Experiments With Machine Translation: The Perils Of Fluency

One of the most striking aspects of modern Neural Machine Translation (NMT) is the way in which even a small toy model, trained on just a small corpus, can yield human-like fluency in its production of target language prose. Even the smallest of models translating into a high-resource language like English can yield content that appears almost flawless at first glance. A closer inspection, however, reminds us that especially when translating from a low resource into a high resource language, the fluency is a result of the high resource target language, while the lack of training data in the source language can yield translations that are wildly inaccurate.

While BLEU and other scoring mechanisms are in theory designed to catch such imbalances and inaccuracies, the growing public exposure to machine translation and the greater visibility of fluency errors over translation errors means there has been an outsized emphasis on target language fluency prioritized over source language fidelity.
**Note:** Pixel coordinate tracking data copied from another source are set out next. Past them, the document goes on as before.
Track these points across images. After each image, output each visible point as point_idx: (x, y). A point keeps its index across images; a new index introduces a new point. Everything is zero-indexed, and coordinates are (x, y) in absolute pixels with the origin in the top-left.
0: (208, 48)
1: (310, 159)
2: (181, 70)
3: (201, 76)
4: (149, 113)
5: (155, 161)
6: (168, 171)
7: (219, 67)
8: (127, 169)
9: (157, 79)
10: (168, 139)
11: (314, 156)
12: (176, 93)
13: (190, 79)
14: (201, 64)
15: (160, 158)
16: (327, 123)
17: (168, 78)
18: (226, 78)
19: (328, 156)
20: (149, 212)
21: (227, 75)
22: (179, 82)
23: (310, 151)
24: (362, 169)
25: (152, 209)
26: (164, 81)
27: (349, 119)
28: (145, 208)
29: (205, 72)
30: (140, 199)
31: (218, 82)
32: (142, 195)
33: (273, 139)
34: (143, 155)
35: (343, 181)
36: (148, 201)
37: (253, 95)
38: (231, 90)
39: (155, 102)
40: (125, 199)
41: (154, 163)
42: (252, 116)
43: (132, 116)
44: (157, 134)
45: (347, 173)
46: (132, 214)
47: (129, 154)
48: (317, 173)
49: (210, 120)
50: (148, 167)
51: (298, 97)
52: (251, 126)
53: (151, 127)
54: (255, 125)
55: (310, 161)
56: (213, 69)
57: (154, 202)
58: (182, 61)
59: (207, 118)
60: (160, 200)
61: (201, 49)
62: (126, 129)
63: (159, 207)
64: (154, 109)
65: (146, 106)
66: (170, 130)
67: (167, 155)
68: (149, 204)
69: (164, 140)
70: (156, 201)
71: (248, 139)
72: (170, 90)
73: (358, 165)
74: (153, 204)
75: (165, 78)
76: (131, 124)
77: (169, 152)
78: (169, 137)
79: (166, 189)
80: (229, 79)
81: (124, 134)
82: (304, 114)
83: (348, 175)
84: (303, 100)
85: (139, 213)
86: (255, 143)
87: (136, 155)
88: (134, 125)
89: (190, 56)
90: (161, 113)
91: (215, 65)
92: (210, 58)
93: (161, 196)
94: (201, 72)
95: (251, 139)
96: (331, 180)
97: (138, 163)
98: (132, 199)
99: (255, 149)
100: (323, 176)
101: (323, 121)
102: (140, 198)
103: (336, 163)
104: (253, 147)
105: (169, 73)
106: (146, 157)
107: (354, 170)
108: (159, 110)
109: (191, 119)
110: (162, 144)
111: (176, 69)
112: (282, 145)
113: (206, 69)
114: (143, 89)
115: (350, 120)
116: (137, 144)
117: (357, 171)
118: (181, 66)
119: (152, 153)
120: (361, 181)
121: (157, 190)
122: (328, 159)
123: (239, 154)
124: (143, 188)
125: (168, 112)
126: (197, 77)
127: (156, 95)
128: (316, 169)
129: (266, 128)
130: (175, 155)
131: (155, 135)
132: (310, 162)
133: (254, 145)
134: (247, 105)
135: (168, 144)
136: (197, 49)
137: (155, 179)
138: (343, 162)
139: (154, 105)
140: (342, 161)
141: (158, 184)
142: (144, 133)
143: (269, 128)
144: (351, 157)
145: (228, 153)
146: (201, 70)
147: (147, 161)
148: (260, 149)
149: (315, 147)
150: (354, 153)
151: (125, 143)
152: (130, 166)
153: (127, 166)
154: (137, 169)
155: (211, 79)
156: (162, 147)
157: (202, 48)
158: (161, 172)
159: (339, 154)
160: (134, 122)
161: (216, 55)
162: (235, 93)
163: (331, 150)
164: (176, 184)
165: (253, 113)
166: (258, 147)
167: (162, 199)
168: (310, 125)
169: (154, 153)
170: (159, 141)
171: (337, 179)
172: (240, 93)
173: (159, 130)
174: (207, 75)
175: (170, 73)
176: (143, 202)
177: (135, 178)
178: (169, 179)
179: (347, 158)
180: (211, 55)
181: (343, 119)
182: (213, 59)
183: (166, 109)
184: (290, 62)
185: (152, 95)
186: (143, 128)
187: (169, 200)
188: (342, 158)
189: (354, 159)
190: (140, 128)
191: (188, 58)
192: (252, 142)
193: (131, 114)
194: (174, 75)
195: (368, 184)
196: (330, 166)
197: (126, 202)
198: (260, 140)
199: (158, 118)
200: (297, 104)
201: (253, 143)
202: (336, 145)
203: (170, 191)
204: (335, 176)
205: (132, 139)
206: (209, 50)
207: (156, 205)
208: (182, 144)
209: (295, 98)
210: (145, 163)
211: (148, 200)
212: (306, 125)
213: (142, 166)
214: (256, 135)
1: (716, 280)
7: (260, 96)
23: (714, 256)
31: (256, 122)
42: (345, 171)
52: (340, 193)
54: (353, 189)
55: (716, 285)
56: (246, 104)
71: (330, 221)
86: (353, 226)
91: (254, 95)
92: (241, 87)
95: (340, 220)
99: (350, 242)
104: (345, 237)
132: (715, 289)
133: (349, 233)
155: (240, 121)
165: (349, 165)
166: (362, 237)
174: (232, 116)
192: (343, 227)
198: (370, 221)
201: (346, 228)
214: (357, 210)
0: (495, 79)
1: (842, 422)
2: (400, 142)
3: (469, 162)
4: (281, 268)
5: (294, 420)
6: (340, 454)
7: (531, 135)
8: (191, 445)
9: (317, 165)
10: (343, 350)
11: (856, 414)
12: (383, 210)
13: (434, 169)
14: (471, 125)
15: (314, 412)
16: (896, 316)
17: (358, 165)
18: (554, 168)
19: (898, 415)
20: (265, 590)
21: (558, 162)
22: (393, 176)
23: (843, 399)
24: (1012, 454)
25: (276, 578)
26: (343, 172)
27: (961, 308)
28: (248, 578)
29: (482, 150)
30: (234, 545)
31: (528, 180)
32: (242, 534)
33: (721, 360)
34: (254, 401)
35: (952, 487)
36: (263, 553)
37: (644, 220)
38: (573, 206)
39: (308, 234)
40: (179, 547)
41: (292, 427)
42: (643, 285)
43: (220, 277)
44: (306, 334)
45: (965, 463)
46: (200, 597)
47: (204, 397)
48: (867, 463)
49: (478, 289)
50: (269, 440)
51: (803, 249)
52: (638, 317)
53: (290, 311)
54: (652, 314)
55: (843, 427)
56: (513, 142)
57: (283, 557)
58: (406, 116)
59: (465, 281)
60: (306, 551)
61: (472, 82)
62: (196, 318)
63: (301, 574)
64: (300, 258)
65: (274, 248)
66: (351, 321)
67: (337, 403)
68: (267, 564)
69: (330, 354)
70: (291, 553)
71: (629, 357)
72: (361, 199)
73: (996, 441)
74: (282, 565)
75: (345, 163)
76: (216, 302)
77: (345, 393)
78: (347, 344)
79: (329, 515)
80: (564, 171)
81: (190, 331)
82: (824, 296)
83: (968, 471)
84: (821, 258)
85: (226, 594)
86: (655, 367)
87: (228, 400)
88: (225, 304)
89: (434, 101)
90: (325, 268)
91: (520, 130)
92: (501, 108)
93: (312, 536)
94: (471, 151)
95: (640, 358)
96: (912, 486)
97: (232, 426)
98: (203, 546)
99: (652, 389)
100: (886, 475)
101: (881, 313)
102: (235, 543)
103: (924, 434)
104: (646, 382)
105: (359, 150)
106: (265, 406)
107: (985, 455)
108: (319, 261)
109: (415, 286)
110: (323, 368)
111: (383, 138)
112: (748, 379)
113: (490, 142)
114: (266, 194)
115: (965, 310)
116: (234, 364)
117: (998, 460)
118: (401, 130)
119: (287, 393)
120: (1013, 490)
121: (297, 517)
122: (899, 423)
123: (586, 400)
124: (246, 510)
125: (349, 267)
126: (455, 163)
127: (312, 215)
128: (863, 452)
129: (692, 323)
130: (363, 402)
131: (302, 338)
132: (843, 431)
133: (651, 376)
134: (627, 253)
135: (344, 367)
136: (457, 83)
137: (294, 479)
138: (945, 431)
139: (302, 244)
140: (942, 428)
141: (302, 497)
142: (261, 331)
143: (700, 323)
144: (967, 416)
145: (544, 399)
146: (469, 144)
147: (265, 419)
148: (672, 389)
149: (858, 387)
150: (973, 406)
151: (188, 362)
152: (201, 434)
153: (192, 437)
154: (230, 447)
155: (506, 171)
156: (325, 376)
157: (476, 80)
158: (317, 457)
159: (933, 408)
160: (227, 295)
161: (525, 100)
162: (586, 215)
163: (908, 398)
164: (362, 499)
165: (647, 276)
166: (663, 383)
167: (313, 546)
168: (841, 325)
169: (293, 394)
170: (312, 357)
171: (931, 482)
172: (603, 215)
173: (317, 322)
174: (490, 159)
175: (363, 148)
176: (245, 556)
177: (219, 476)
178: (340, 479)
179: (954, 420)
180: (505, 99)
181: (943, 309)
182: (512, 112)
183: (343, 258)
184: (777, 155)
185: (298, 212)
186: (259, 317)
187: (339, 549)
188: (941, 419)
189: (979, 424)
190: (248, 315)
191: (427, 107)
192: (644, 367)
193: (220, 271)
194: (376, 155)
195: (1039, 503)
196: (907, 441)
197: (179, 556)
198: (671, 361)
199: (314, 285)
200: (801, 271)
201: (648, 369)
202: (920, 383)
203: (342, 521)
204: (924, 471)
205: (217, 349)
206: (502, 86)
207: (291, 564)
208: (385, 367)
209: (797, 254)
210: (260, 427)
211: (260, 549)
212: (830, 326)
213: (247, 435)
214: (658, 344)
In commercial systems in particular, target language fluency has become the highest priority, with modern SOTA systems restructuring the argument structure of the source text in its entirety, going far beyond grammatical and narrative normalization towards wholesale crafting of new prose out of whole cloth.

Such rewriting can be especially problematic when looking for specific phrasings or attempting to analyze contextual media framings, as a "radicalized terrorist on the national terrorism watchlist" becomes simply "a suspect" and a "mass casualty knife attack overwhelmed the ER, spilling into all available hallways, with many victims arriving deceased" becomes only "a few victims were treated for minor wounds," in which the translation entirely changes the meaning of the source text to the point that it no longer faithfully represents the meaning of the original material, despite having high English fluency.

As NMT systems place an ever-growing emphasis on fluency, it is critical that evaluations of such systems focus on scores that test their source material fidelity, rather than their target language fluency.